§ **Exercise 1**
In the profile of Robin Gibb, who gave him the stone grizzly bear in his garden?
§ **Exercise 2**
Please pick up the Robin Gibb profile after its final sentence and write the next passage.

§ **Extract**
Robin Gibb is gazing at a bear at the bottom of his garden. Glinting in the afternoon sunshine, the 6-foot grizzly is upright, poised motionless on muscular hind legs, left paw outstretched menacingly.
Just as well, then, that it is sculpted in stone. “It was a birthday present from my wife, Dwina,'' Gibb says, sipping from a mug, decorated with festive robins.
“I like the sort of juxtaposition, the mix of the modern with the historic,'' he says, pouring more tea from a cream Delft teapot that has to hold a gallon of liquid at least.
The “modern'' is an array of huge stone statues that litters the magnificent 100-acre fairytale garden of his Oxfordshire home. The “historic'' is his manor house itself, a 12th-century former monastery he has spent 20 years restoring.
“The Bishops decided Joan of Arc's fate in the chapel here. Henry VIII and Anne Boleyn stayed here in 1533 on one of their progresses. Oh, and Baroness Sophie Wenham conducted her affair with William IV here,'' he rhymes off.
“There's a very old set of stone steps outside that the Baroness used to climb into her carriage. Dwina uses them now to climb into the Range Rover. I like that kind of continuity, too: the melding of the old and the new.''
Affinity to the bygone
History, you see, is one of Gibb's passions. In fact that was what clinched his deal on the manor in the first place.
Mick Jagger saw it first, Dwina confides. He wanted it desperately.
The then owner said no rock stars and their raucous parties, thank you very much. But Gibb wasn't prepared to give up.
So impressive was his knowledge of the era and his love of the house's history that the owner accepted his offer. (He is now president of the Heritage Foundation.)
Inside is like a dimly lit Aladdin's cave. Tapestries and tarot-card tiles adorn the walls, snarling stone griffins guard the doorway, suits of armour stand in the stairway, Buddhas beckon you into the great hall, which is stuffed with mystic artefacts that festoon the ornate, 16th-century wood panelling.
Cheek by jowl, without a hint of embarrassment, sits the 21st century: DVDs of Men Behaving Badly, The Cinder Path and Eddie Murphy films.
Houses are very important to Gibb. So much so that the title of his forthcoming solo album is 50 St Catherine's Drive, the address of one of the Gibb family's earliest homes on the Isle of Man.
Then, the brothers, who were to go on to have more than 50 Top 10 hits worldwide and define disco, didn't — as Gibb says matter of factly — “have a pot to [p***] in''.
He went back recently to view the two-up, two-down terrace house of which the family could afford to furnish only one floor. “It seemed so small, as though it had shrunk,'' he says.
“The old school building opposite was still there. That is my earliest memory, standing on my cot at night looking out of the window and that was the view.''
Yet Gibb couldn't bring himself to go inside. “I didn't want to, I was nervous about seeing it again,'' he says self-consciously, fiddling with his blue-tinted glasses.
Gibb, 58, doesn't like much to be without his armour, the spectacles behind which, one suspects, he hides. “I wanted those memories intact. I didn't want to spoil them.''
The Bee Gees (Robin, his late twin, Maurice, and older brother, Barry) are custodians of an almost unrivalled catalogue of hit songs — Saturday Night Fever, Tragedy, Stayin' Alive, and the song with which Robin will be forever associated, the nasal, melancholic Massachusetts — and Gibb's personal fortune is estimated at £140 million.

§ **Data segment**

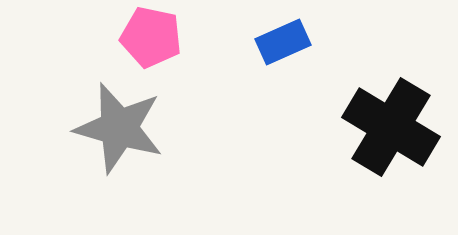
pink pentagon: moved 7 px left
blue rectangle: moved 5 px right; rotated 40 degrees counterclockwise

§ **Expected answer 1**
His wife, Dwina, gave it to him as a birthday present.

§ **Expected answer 2**
Next year it will only get bigger, thanks to a planned Mamma Mia!-type Bee Gees stage show.
But to be a Gibb is also to walk hand-in-hand with loss and guilt: over the respective deaths of Maurice, in 2003, and younger brother Andy, 20 years ago.
Andy died from heart failure in Gibb's mansion at just 30 after a long relationship with booze and drugs.
His grief is ever present, he admits. “I think about Maurice at unpredictable times. I'm forever see-sawing between the two realities: one that it happened and that other that it didn't have to.''
Yet then the brothers were always close. Their father, Hugh, had little work. By night he was a drummer in a band, by day he did a variety of low-paid jobs.
The indebted family lived first in Manchester, before moving to the Isle of Man and then eventually becoming “pounds 10 Poms'' and emigrating to Australia.
The Bee Gees were born in Brisbane but after their first hit single in 1967, they returned to England. Hit followed hit and with the release in 1977 of Saturday Night Fever — the bestselling soundtrack album of all time — came the revival of disco.
Along the way, though, they became casualties of the usual celebrity addictions: Gibb took to amphetamines, for Maurice it was the bottle.
Before long the constant touring took its toll on Gibb's marriage to his first wife, Molly Hullis, with whom he had two children, Spencer, 30, and Melissa, 28.
Divorce was inevitable and Molly was granted custody of the children when they were 6 and 4. She forbade him to see them. Gibb fought a lengthy but ultimately unsuccessful court battle and didn't see his children for six years.
Pain of separation
“It was akin to bereavement,'' he says, 18 years after he and his children were eventually reunited.
“I felt as though I was on the verge of madness. There was no response to my calls, no acknowledgement of my gifts, no letters.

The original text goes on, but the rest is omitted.